A fragrance listed as “bergamot, jasmine, sandalwood” may contain no bergamot, no jasmine, and no sandalwood. This is not deception. It is, for most of the industry, ordinary practice.
A note list describes an impression, not a recipe. When a perfume promises sandalwood, it often delivers a synthetic accord built to read as sandalwood, warmer or drier or more stable than the real material, and a fraction of the cost. Mysore sandalwood is restricted and expensive. Jasmine absolute is among the most costly materials in perfumery. Naming them on a box is easy. Putting them in the bottle is another matter.
So the named ingredient is partly a signal of intent. It tells you what the fragrance is reaching toward, what character the perfumer wanted you to perceive. Whether the literal material is present is a separate question, and one the note list rarely answers.
What the structure tells you, even when the names don’t
The three-tier shape, top, heart, base, is the more reliable part of a note list. It describes how a fragrance behaves over time, and that behaviour is real regardless of which specific materials produce it.
Top notes are the volatile ones, the molecules that evaporate fastest. Citrus and light aromatics live here, which is why a fragrance often opens bright and then loses that brightness within minutes. Heart notes carry the middle, usually florals and softer spices. Base notes are the heavy, slow molecules, woods, resins, musks, that linger longest and anchor everything above them.

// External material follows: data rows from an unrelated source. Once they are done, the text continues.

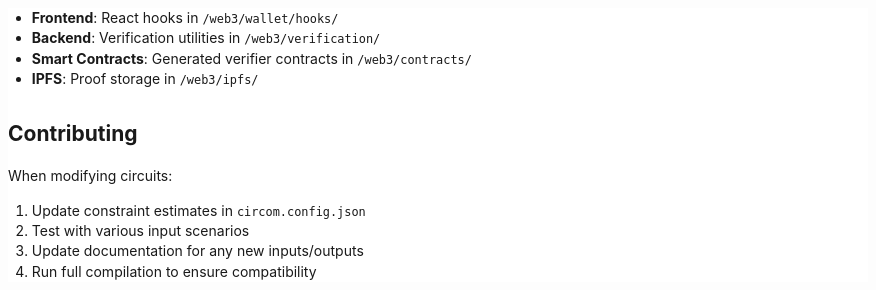 - **Frontend**: React hooks in `/web3/wallet/hooks/`
- **Backend**: Verification utilities in `/web3/verification/`
- **Smart Contracts**: Generated verifier contracts in `/web3/contracts/`
- **IPFS**: Proof storage in `/web3/ipfs/`

## Contributing

When modifying circuits:
1. Update constraint estimates in `circom.config.json`
2. Test with various input scenarios
3. Update documentation for any new inputs/outputs
4. Run full compilation to ensure compatibility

This structure is worth reading carefully, because it predicts the experience accurately. A fragrance heavy in base notes will outlast one built mostly on top notes. The shift from opening to dry-down is built into the architecture. We have written elsewhere about how the fragrance you smell at minute five is not the one you wear at hour five, the note list, read as a timeline rather than a list of facts, is the clearest map of that change you will get on the box.
The named material is a direction, not a guarantee
The specific botanical names work as shorthand. “Bergamot” tells you to expect bright, slightly bitter citrus with a green edge. “Cedarwood” tells you to expect dry, woody, pencil-shaving character. These descriptors are useful even when the literal oil is absent, because the perfumer chose them precisely to summon that recognised character in your mind.
The difficulty is that the same word covers very different things. Cedarwood alone can mean Atlas or Virginia, two materials with distinct profiles that share a name. The families themselves are slippery, we have written about how the seven families won’t stay in their boxes, and a single named note can sit across two of them at once. A note list flattens all of this into a clean word. The cleanliness is the marketing. The blur underneath is the chemistry.
This is also why the same listed fragrance can read so differently from one person to the next. Skin chemistry, warmth, and what was eaten that day all shift the perception, which is part of why the same fragrance smells different on everyone. The note list is fixed. The wearing is not.
What it means when the materials are real
When Blackshore lists Atlantic Sea Salt, Eucalyptus, and Bergamot, those specific materials are present. The salt is mineral and cold. The eucalyptus is sharp and camphorous. The bergamot is the real citrus, bright and short-lived, doing what bergamot does, fading early, leaving the heavier notes to carry the rest.
This is a narrower way of working, and it sets limits. Real bergamot does not last the way a synthetic citrus accord can be engineered to. Real materials vary by season and source. But the trade is honesty: the word on the bar describes what is in the bar.
That transparency is one of the few dependable signals available when reading fragrance description. Most note lists ask you to take the names on faith. A brand that means the materials it names gives you something to verify against your own nose. Even then, putting the impression into words is its own problem, describing a scent resists language whether the materials are real or suggested.
Read the structure closely. Read the named ingredients as direction. And notice which descriptions can be trusted to mean exactly what they say.